▸ WHAT YOU ARE ASKED TO DO
Return each line of the listing that contains the string "negative".

▸ RECORDS FOR THIS TASK
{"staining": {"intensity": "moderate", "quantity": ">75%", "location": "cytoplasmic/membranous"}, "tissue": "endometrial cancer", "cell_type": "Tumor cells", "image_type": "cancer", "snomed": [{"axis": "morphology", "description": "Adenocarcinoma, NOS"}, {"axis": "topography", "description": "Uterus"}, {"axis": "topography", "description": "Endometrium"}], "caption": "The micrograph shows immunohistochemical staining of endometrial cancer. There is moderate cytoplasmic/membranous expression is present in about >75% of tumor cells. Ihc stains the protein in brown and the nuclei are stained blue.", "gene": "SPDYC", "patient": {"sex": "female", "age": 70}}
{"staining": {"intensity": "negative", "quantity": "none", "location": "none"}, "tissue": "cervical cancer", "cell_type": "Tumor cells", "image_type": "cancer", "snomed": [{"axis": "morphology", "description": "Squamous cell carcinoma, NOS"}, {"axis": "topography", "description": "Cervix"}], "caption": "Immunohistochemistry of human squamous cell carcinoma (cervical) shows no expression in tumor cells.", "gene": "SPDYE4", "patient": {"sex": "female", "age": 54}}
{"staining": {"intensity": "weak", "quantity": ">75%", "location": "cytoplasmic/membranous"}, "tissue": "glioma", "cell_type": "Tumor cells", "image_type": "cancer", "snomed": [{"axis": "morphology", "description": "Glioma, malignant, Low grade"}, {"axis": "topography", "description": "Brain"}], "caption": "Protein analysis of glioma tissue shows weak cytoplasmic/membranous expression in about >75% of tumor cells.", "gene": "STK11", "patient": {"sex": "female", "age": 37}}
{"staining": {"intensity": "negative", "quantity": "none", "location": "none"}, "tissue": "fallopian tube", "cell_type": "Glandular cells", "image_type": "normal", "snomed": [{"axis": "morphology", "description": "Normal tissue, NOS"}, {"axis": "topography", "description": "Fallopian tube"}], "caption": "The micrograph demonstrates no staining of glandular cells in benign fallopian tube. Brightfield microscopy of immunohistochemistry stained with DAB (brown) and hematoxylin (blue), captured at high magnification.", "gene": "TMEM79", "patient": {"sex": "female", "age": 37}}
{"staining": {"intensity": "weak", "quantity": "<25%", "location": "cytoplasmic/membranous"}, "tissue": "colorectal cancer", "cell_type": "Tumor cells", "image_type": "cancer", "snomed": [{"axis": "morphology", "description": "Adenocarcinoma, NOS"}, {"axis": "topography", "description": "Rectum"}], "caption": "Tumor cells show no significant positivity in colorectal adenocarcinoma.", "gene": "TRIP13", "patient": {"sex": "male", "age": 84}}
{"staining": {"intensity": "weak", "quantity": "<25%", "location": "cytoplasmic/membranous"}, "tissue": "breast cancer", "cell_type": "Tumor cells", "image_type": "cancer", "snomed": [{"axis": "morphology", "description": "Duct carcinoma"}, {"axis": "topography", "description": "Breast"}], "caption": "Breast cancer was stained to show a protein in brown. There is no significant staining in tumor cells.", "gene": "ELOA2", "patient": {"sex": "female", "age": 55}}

▸ RESULT FOR THIS EXERCISE
{"staining": {"intensity": "negative", "quantity": "none", "location": "none"}, "tissue": "cervical cancer", "cell_type": "Tumor cells", "image_type": "cancer", "snomed": [{"axis": "morphology", "description": "Squamous cell carcinoma, NOS"}, {"axis": "topography", "description": "Cervix"}], "caption": "Immunohistochemistry of human squamous cell carcinoma (cervical) shows no expression in tumor cells.", "gene": "SPDYE4", "patient": {"sex": "female", "age": 54}}
{"staining": {"intensity": "negative", "quantity": "none", "location": "none"}, "tissue": "fallopian tube", "cell_type": "Glandular cells", "image_type": "normal", "snomed": [{"axis": "morphology", "description": "Normal tissue, NOS"}, {"axis": "topography", "description": "Fallopian tube"}], "caption": "The micrograph demonstrates no staining of glandular cells in benign fallopian tube. Brightfield microscopy of immunohistochemistry stained with DAB (brown) and hematoxylin (blue), captured at high magnification.", "gene": "TMEM79", "patient": {"sex": "female", "age": 37}}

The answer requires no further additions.